Publications have addressed the topic of biofilms that can readily form on HV outdoor insulation, both ceramic and polymeric. Most cases have been reported from tropical environments.

Biofilm formation on the insulators occurs predominantly in areas shaded from direct sunlight, suggesting that partial shading is necessary to prevent desiccation. Insulator geometry thus also influences extent of biofilm formation.

The most reported effect of biofilm formation on insulators is reduction in hydrophobicity, which reduces their wet flashover voltage. Such reduction in wet flashover voltage has typically been higher for ceramic insulators than for polymeric insulators.

In general, several publications state that silicone rubber is highly resistant to corrosion induced by microorganisms. Any biofilms can be effectively removed with a combination of washing and subsequent wiping. Biofilms can also contain organisms that produce pigments causing discoloration that is not removable through cleaning. These problems are aesthetic and do not affect insulator performance.

Looking specifically at experience with silicone rubber, some publications have reported that extent of biofilm formation varies when comparing different types of silicone rubber insulators, i.e. growth appears dependent on type of rubber formulation. However, since the insulators were also of different designs, effect of shed geometry could not be excluded.

When comparing different types of silicone rubber test plates in a controlled laboratory environment, it has been reported that amount of biofilm formation differs between formulations. It was then speculated that the different degrees of biofilm formation were due to differences in the added fillers, other unknown additives or simply the result of a difference in surface roughness.

Controlled laboratory testing has shown that all virgin materials support biological growth to various degrees. Addition of an external nutrition source (e.g. saccharose) increased amount of biofilm, as expected. It was noted that extrusion grade silicones exhibit lower biofilm coverage and higher hydrophobicity (HC 2-3), compared to injection molded silicones (mostly LSR) and porcelain, which were slightly less hydrophobic (HC: 3-5).

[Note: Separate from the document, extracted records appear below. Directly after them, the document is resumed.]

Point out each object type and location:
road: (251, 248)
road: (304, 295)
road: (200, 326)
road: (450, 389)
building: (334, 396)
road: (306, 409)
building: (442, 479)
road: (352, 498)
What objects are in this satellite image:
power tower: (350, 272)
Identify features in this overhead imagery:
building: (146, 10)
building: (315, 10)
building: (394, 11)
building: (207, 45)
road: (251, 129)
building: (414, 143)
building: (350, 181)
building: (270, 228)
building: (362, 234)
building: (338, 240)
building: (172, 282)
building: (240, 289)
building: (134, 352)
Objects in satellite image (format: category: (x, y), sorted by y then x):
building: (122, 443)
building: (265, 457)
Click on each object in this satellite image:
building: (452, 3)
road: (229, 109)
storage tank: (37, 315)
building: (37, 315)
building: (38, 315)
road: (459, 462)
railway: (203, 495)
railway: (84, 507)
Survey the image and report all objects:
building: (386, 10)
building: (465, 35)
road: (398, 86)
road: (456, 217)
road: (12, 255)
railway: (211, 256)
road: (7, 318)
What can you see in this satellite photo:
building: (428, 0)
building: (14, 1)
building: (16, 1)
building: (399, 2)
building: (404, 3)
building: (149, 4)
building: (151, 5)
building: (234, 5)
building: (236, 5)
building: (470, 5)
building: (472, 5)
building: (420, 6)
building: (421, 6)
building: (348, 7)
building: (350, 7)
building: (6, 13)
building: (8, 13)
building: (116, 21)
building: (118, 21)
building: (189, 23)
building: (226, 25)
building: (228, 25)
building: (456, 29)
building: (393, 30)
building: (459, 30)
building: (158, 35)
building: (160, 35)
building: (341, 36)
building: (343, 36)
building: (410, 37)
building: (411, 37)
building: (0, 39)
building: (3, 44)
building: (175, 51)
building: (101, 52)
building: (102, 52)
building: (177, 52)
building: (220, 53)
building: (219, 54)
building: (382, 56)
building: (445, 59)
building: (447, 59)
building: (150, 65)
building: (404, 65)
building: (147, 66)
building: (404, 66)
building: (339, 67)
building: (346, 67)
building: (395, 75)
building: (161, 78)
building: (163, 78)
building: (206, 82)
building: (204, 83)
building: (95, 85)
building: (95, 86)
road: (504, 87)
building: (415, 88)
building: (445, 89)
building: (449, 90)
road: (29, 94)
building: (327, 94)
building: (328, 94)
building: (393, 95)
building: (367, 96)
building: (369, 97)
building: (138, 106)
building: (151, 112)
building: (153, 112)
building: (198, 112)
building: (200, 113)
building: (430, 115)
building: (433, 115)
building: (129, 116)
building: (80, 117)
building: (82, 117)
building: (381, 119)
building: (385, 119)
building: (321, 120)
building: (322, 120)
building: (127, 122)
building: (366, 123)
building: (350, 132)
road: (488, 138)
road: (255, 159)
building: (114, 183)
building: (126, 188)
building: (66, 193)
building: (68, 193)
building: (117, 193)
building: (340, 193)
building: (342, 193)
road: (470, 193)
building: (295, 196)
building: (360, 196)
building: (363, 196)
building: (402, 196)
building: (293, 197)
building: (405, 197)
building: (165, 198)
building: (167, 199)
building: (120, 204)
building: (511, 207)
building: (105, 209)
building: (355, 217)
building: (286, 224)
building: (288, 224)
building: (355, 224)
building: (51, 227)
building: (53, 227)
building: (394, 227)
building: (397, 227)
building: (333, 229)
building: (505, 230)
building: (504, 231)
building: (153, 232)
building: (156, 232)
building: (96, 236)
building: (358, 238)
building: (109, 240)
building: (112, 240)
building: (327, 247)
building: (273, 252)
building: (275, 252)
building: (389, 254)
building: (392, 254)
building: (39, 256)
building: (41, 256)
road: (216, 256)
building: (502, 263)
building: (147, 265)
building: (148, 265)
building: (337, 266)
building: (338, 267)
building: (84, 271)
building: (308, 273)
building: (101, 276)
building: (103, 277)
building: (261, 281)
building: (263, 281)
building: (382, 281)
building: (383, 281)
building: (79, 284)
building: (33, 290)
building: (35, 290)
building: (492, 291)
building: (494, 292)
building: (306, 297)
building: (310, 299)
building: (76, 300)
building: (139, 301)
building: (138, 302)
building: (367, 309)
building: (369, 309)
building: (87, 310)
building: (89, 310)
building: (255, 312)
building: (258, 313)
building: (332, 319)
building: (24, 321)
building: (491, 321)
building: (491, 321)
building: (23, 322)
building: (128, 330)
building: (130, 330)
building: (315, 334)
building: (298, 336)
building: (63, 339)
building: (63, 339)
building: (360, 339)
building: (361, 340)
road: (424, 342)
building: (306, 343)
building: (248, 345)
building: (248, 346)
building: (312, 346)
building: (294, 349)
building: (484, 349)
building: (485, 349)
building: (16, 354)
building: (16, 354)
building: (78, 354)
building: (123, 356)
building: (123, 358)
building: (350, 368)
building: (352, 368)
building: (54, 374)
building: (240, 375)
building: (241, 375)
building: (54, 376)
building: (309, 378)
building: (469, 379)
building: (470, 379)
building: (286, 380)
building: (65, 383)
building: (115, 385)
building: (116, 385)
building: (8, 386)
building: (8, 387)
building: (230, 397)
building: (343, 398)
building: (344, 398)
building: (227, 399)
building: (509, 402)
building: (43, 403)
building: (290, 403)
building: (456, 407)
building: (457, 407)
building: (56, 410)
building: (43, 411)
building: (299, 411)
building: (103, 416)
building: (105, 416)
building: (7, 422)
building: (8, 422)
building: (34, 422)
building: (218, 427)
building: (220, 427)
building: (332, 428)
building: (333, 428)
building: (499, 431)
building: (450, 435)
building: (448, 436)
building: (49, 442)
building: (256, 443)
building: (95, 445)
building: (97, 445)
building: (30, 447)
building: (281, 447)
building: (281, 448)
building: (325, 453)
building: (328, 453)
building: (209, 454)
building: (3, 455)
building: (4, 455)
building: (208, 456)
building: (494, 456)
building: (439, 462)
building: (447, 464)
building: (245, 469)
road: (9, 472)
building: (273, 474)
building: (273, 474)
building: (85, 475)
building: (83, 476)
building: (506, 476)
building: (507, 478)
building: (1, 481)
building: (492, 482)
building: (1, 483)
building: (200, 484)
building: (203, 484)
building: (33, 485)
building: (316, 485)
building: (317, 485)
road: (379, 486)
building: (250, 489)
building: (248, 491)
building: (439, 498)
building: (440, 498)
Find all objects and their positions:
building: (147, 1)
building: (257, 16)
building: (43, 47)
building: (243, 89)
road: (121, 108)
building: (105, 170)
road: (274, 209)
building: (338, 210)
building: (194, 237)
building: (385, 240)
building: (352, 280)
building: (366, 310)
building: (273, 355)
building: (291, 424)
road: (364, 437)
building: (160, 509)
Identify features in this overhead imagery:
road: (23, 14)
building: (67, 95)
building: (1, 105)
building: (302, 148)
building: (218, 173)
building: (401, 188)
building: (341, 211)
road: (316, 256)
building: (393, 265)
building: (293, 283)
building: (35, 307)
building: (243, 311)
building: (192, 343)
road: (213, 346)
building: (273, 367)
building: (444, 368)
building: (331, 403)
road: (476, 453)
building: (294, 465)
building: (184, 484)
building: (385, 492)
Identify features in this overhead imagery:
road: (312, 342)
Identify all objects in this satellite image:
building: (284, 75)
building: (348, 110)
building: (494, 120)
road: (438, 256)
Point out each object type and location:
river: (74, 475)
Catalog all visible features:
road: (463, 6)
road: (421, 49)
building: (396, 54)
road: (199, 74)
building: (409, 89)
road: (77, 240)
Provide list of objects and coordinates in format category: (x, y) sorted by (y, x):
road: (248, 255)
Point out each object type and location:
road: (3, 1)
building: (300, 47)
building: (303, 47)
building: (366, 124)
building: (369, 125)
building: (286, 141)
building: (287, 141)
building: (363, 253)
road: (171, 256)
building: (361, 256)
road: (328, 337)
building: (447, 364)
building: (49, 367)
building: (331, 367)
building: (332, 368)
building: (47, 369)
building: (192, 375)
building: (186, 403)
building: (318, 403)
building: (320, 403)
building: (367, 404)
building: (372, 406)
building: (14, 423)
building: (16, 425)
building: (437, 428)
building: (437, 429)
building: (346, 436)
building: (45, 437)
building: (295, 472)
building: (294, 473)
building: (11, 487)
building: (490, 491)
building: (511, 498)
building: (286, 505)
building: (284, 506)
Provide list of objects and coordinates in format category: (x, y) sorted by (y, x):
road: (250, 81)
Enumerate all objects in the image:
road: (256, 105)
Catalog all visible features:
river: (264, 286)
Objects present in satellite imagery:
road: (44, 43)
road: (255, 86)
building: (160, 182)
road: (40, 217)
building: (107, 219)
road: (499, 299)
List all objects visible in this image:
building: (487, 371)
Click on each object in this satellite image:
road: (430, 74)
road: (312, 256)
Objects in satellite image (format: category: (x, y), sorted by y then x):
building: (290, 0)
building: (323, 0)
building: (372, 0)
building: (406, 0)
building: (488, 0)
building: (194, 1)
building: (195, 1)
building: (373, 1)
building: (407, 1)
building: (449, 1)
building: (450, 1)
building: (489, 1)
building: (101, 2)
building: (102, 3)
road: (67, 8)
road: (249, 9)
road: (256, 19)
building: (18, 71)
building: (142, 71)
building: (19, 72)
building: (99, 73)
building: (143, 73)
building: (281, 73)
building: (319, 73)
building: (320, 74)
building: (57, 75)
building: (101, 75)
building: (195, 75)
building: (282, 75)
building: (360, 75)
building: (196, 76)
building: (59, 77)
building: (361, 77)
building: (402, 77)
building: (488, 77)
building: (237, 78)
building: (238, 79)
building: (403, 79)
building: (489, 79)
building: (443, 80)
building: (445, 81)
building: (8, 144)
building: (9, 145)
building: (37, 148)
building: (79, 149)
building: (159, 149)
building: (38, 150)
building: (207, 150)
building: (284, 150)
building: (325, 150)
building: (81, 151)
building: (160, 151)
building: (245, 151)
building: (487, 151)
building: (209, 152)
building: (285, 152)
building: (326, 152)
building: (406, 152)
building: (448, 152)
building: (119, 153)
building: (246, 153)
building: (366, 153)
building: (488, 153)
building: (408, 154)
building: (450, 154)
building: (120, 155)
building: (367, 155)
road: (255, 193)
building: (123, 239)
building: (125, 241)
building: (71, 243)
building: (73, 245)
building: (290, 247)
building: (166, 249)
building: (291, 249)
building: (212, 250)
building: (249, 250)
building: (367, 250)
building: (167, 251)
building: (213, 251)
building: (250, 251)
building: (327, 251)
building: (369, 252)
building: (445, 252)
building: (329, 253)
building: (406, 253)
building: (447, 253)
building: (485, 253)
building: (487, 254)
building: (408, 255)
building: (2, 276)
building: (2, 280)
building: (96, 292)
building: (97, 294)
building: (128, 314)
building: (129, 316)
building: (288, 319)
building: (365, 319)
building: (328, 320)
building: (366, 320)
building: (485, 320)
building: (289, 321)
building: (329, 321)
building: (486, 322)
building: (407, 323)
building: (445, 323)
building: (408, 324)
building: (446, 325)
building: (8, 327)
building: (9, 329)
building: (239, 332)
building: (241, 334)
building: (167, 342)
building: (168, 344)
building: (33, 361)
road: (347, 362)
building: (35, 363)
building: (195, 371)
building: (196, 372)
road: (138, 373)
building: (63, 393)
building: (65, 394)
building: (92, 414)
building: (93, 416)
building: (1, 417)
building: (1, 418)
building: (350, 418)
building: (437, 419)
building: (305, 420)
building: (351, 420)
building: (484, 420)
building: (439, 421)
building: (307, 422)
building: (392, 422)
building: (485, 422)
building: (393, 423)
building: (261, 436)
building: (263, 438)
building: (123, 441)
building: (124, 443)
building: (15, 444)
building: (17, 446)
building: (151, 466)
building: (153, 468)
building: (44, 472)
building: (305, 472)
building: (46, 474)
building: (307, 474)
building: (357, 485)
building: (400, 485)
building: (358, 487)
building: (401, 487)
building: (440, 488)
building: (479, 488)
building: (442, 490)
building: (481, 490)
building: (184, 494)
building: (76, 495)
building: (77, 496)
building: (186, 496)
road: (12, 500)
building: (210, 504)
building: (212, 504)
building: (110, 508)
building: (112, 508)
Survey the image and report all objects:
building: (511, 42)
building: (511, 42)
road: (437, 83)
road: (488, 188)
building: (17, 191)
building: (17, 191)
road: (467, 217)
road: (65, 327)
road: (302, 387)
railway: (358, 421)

UV-aged materials exhibited higher coverage of biofilm compared to corresponding virgin samples.

Re-colonization was slower after cleaning the silicone and porcelain surfaces.

A study was conducted on a 145 kV service bushing covered by biological growth, returned by a concerned asset owner. This bushing fulfilled the wet AC voltage withstand performance, as per IEC 60137, without cleaning.